US quantitative investing pioneer Dimensional Fund Advisors has listed two of its systematic active exchange traded funds (ETFs) in London.
The Dimensional Global Core Equity and Global Targeted Value Ucits ETFs will have sterling and dollar share classes on the London Stock Exchange and euro shares listed on Xetra.
Dimensional, which has amassed $226bn its 40-plus ETF range, says its active ETFs are not managed in reference to a benchmark, but are designed to long-term outperformance. They use evidence-backed factors to predict which stocks will do well rather than traditional human stock pickers.
As such, both funds list comparator indices, with the core equity fund (sterling ticker DPGC) running against the MSCI World index and charging a total of 0.26% a year.

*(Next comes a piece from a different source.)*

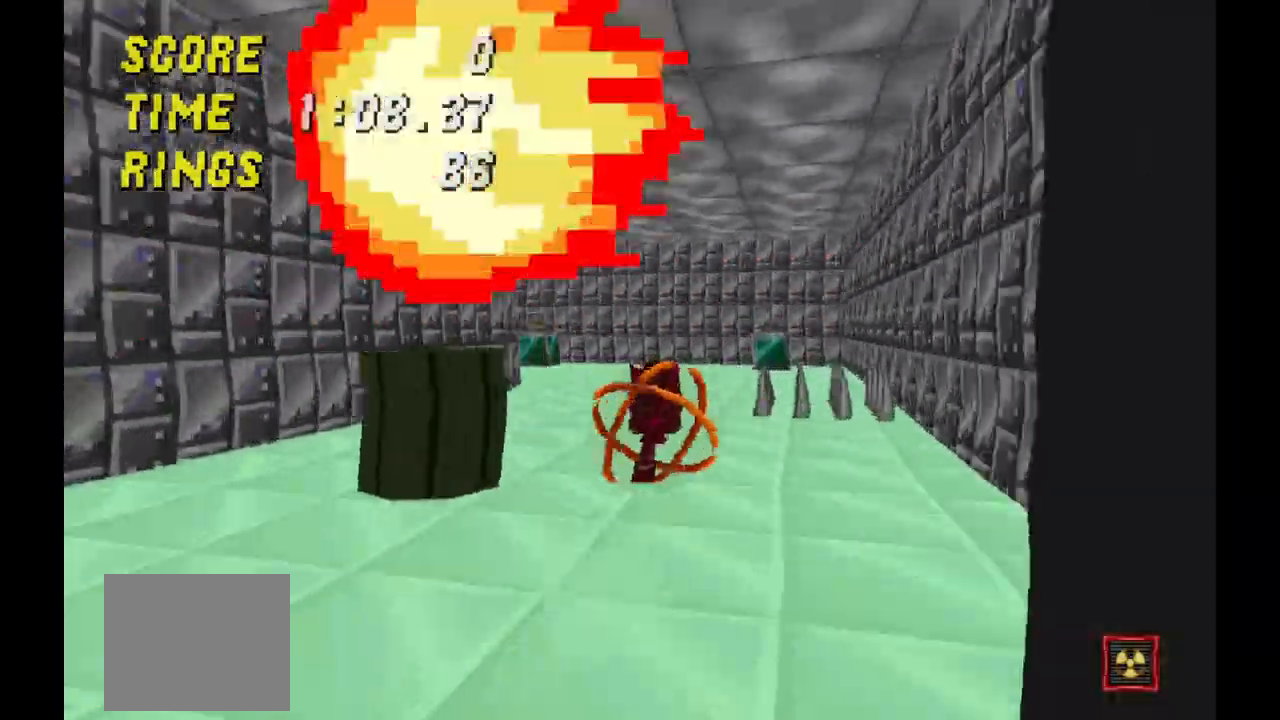
{"keys": [], "events": []}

The global value fund (sterling ticker DPGT) is seeking to best the MSCI World SMID Value index on an ongoing annual charge of 0.44%.
The core equity fund has exposure to 4,568 stocks with Nvidia, the $5tn AI chip maker, its biggest holding at 3.9%. Its top 10 also includes US technology giants Apple, Microsoft, Amazon, Meta and Alphabet alongside drug company Eli Lilly and Berkshire Hathaway, Warren Buffett’s holding company that last week disclosed a $4.3bn position in Google-owner Alphabet.
The global value fund is also highly diversified with 2,261 holdings led by Hartford Insurance Group at 0.6%, followed by similarly sized positions in Delta Airlines, Occidental Petroleum, gas producer EQT Corp and GE Healthcare Technology. The top holdings are all US companies.
Further active ETF listings are in the pipeline, says Dimensional, which was founded in 1981 on the efficient market hypothesis of Nobel-prize winning economist Professsor Eugene Fama, who sits on its investment committee.
Nathan Lacaze, co-CEO, Dimensional Fund Advisors, said: “These first two European listings provide a new opportunity for investors to experience Dimensional investing, with its Nobel Prize-winning insights and decades of expertise working to outperform benchmarks and peers.”